··· Textauszug ···

Bild: Die ukrainische Fechterin Olha Charlan
Was den Sport ausmacht? Was die Voraussetzung dafür ist, dass er, so wie
wir ihn kennen, funktioniert? Fair Play, werden wohl die meisten auf diese
Fragen antworten. Und ja, ohne einen respektvollen Umgang der Sportlerinnen
und Sportler untereinander wäre ein sportliches Kräftemessen nicht wirklich
möglich. Das Verbeugen vor einem Judokampf, der Handschlag nach einem
Gefecht sind vorgeschriebene Rituale zur Durchsetzung von Fair Play.
Eigentlich ganz einfach. Es sei denn, es herrscht Krieg.
Der ukrainischen Säbelfechterin Olga Kharlan war es bei der WM 2023 in
Mailand jedenfalls unmöglich, der Russin Anna Smirnowa die Hand zu reichen,
nachdem sie den Kampf gewonnen hatte. Den Regeln entsprechend wurde sie
disqualifiziert. Später wieder rehabilitiert. Kharlans verweigerter
Handschlag löste eine Diskussion aus, die dazu geführt hat, dass nun kein
Handschlag mehr vorgeschrieben ist nach einem Kampf. Und die
eindrucksvollen Statements, mit der sie ihre Haltung begründete, brachten
ihr eine von IOC-Chef Thomas Bach höchstpersönlich ausgestellte Einladung
zu den Spielen nach Paris ein. „Ich habe am Tag vor dem Gefecht mit meiner
Familie telefoniert, als die gerade im Luftschutzkeller saß“, hatte sie
damals gesagt. Und: „Wie soll ich ihr die Hand geben? Ich will das nicht.“
Nun sitzt sie in Paris mit vier anderen Mitgliedern des ukrainischen
Olympiateams bei einer Pressekonferenz und betont, wie schwer für sie die
Situation bei der WM gewesen sei. Sehr ernst blickt sie drein, sagt, dass
sie alles genauso noch einmal machen würde. Die Regeln seien „unfair“
gewesen. Es sei darum gegangen, sie zu ändern. Es sind dies die fünften
Olympischen Spiele von Kharlan. 17 Jahre war sie alt, als sie mit dem
ukrainischen Team bei den Spielen in Peking Gold gewann. 2016 in Rio de
Janeiro gewann sie Bronze im Einzel und gehört mit ihren insgesamt sechs
WM-Titeln zu den erfolgreichsten Fechterinnen der Gegenwart.
Doch beinahe nichts ist so wie zu der Zeit vor dem [1][Überfall Russlands
auf die Ukraine] im Februar 2022. „Das hier sind meine härtesten Spiele“,
sagt Kharlan bei der Pressekonferenz und weist noch einmal darauf hin, dass
der verweigerte Handschlag von Mailand ein Zeichen an die Welt sein sollte,
darauf zu schauen, was da gerade mit der Ukraine passiert.

··· Ausgelesene Daten ···

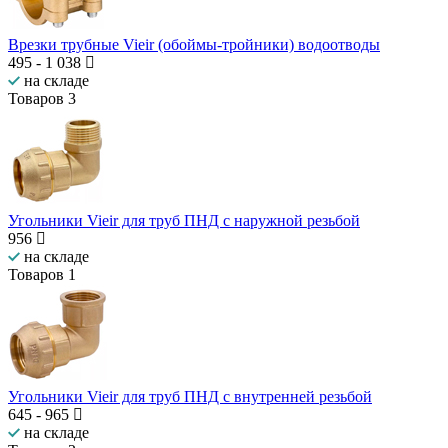
Врезки трубные Vieir (обоймы-тройники) водоотводы
495
-
1 038
на складе
Товаров
3
Угольники Vieir для труб ПНД с наружной резьбой
956
на складе
Товаров
1
Угольники Vieir для труб ПНД с внутренней резьбой
645
-
965
на складе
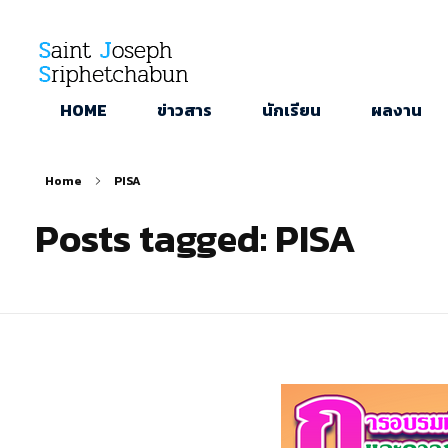
SJS
ST. Joseph Sriphetchabun School
HOME
ข่าวสาร
นักเรียน
ผลงาน
Home
PISA
Posts tagged: PISA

···

Arbeitsauftrag:
Prüfe bitte für jede der drei Aussagen, ob sie mit dem Textauszug übereinstimmt, und antworte jeweils mit Ja oder Nein sowie den ausschlaggebenden Worten des Textauszugs als wörtliches Zitat.
(a) Seit der Diskussion um Kharlans verweigerten Handschlag ist nach einem Kampf kein Handschlag mehr Pflicht.
(b) In Rio de Janeiro gewann Kharlan 2016 Gold im Einzel.
(c) Die Spiele in Paris sind Kharlans vierte Olympische Spiele.

Schriftliche Lösung:
(a) Ja: „nun kein Handschlag mehr vorgeschrieben ist nach einem Kampf“
(b) Nein: „2016 in Rio de Janeiro gewann sie Bronze im Einzel“
(c) Nein: „Es sind dies die fünften Olympischen Spiele von Kharlan.“